- DESCRIPTION OF THE TASK -
Each line below should be set down again unchanged.
─── SOURCE MATERIAL
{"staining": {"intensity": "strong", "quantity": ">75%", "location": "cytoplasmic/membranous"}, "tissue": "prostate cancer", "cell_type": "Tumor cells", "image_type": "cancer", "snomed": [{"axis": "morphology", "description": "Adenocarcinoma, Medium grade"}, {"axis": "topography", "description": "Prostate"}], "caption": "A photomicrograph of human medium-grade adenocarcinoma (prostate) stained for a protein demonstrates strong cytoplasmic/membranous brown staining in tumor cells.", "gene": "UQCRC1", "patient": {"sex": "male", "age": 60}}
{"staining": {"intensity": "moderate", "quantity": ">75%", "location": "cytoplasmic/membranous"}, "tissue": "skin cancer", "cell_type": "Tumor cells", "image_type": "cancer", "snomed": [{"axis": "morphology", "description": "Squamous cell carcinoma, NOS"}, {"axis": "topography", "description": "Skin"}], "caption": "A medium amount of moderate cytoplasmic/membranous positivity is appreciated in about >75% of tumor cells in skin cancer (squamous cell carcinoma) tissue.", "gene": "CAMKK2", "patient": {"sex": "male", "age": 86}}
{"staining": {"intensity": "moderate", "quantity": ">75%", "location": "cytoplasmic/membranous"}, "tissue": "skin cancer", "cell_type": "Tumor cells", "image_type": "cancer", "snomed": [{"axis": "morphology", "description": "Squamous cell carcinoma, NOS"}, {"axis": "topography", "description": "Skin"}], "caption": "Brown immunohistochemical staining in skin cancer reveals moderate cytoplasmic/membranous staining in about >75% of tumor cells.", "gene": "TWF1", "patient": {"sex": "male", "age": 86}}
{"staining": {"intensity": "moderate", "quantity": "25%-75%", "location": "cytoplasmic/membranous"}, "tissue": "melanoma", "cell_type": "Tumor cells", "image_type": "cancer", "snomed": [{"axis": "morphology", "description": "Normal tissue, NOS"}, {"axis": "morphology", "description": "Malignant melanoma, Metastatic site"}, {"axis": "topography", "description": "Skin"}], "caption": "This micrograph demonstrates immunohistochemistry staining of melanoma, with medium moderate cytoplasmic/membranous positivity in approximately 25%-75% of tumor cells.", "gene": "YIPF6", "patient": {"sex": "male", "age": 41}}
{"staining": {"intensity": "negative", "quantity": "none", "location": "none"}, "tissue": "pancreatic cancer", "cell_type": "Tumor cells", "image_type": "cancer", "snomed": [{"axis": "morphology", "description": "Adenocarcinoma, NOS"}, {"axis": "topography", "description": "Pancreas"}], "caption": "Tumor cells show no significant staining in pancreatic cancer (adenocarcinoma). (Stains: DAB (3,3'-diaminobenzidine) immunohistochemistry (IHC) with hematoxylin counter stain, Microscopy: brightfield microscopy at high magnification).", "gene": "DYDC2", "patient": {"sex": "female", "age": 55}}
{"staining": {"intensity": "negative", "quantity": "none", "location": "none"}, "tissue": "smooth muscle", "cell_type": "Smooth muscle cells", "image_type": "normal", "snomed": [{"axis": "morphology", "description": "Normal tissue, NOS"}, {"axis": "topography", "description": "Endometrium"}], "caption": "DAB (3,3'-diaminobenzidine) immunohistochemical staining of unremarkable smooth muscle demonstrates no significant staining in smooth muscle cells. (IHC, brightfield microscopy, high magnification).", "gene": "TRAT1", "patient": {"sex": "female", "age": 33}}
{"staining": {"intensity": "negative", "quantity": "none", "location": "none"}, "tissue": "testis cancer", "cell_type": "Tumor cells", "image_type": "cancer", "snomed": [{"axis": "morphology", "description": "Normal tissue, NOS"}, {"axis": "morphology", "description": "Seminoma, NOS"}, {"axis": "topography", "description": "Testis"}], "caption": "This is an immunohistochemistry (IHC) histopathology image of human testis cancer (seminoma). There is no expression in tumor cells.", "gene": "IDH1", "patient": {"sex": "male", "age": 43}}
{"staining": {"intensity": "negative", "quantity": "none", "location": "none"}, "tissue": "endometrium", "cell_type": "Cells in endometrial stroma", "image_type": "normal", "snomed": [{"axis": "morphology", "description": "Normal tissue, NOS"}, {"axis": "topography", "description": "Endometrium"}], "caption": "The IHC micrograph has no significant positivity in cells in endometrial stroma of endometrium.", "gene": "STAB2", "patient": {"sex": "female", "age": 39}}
──────
- WRITTEN ANSWER -
{"staining": {"intensity": "strong", "quantity": ">75%", "location": "cytoplasmic/membranous"}, "tissue": "prostate cancer", "cell_type": "Tumor cells", "image_type": "cancer", "snomed": [{"axis": "morphology", "description": "Adenocarcinoma, Medium grade"}, {"axis": "topography", "description": "Prostate"}], "caption": "A photomicrograph of human medium-grade adenocarcinoma (prostate) stained for a protein demonstrates strong cytoplasmic/membranous brown staining in tumor cells.", "gene": "UQCRC1", "patient": {"sex": "male", "age": 60}}
{"staining": {"intensity": "moderate", "quantity": ">75%", "location": "cytoplasmic/membranous"}, "tissue": "skin cancer", "cell_type": "Tumor cells", "image_type": "cancer", "snomed": [{"axis": "morphology", "description": "Squamous cell carcinoma, NOS"}, {"axis": "topography", "description": "Skin"}], "caption": "A medium amount of moderate cytoplasmic/membranous positivity is appreciated in about >75% of tumor cells in skin cancer (squamous cell carcinoma) tissue.", "gene": "CAMKK2", "patient": {"sex": "male", "age": 86}}
{"staining": {"intensity": "moderate", "quantity": ">75%", "location": "cytoplasmic/membranous"}, "tissue": "skin cancer", "cell_type": "Tumor cells", "image_type": "cancer", "snomed": [{"axis": "morphology", "description": "Squamous cell carcinoma, NOS"}, {"axis": "topography", "description": "Skin"}], "caption": "Brown immunohistochemical staining in skin cancer reveals moderate cytoplasmic/membranous staining in about >75% of tumor cells.", "gene": "TWF1", "patient": {"sex": "male", "age": 86}}
{"staining": {"intensity": "moderate", "quantity": "25%-75%", "location": "cytoplasmic/membranous"}, "tissue": "melanoma", "cell_type": "Tumor cells", "image_type": "cancer", "snomed": [{"axis": "morphology", "description": "Normal tissue, NOS"}, {"axis": "morphology", "description": "Malignant melanoma, Metastatic site"}, {"axis": "topography", "description": "Skin"}], "caption": "This micrograph demonstrates immunohistochemistry staining of melanoma, with medium moderate cytoplasmic/membranous positivity in approximately 25%-75% of tumor cells.", "gene": "YIPF6", "patient": {"sex": "male", "age": 41}}
{"staining": {"intensity": "negative", "quantity": "none", "location": "none"}, "tissue": "pancreatic cancer", "cell_type": "Tumor cells", "image_type": "cancer", "snomed": [{"axis": "morphology", "description": "Adenocarcinoma, NOS"}, {"axis": "topography", "description": "Pancreas"}], "caption": "Tumor cells show no significant staining in pancreatic cancer (adenocarcinoma). (Stains: DAB (3,3'-diaminobenzidine) immunohistochemistry (IHC) with hematoxylin counter stain, Microscopy: brightfield microscopy at high magnification).", "gene": "DYDC2", "patient": {"sex": "female", "age": 55}}
{"staining": {"intensity": "negative", "quantity": "none", "location": "none"}, "tissue": "smooth muscle", "cell_type": "Smooth muscle cells", "image_type": "normal", "snomed": [{"axis": "morphology", "description": "Normal tissue, NOS"}, {"axis": "topography", "description": "Endometrium"}], "caption": "DAB (3,3'-diaminobenzidine) immunohistochemical staining of unremarkable smooth muscle demonstrates no significant staining in smooth muscle cells. (IHC, brightfield microscopy, high magnification).", "gene": "TRAT1", "patient": {"sex": "female", "age": 33}}
{"staining": {"intensity": "negative", "quantity": "none", "location": "none"}, "tissue": "testis cancer", "cell_type": "Tumor cells", "image_type": "cancer", "snomed": [{"axis": "morphology", "description": "Normal tissue, NOS"}, {"axis": "morphology", "description": "Seminoma, NOS"}, {"axis": "topography", "description": "Testis"}], "caption": "This is an immunohistochemistry (IHC) histopathology image of human testis cancer (seminoma). There is no expression in tumor cells.", "gene": "IDH1", "patient": {"sex": "male", "age": 43}}
{"staining": {"intensity": "negative", "quantity": "none", "location": "none"}, "tissue": "endometrium", "cell_type": "Cells in endometrial stroma", "image_type": "normal", "snomed": [{"axis": "morphology", "description": "Normal tissue, NOS"}, {"axis": "topography", "description": "Endometrium"}], "caption": "The IHC micrograph has no significant positivity in cells in endometrial stroma of endometrium.", "gene": "STAB2", "patient": {"sex": "female", "age": 39}}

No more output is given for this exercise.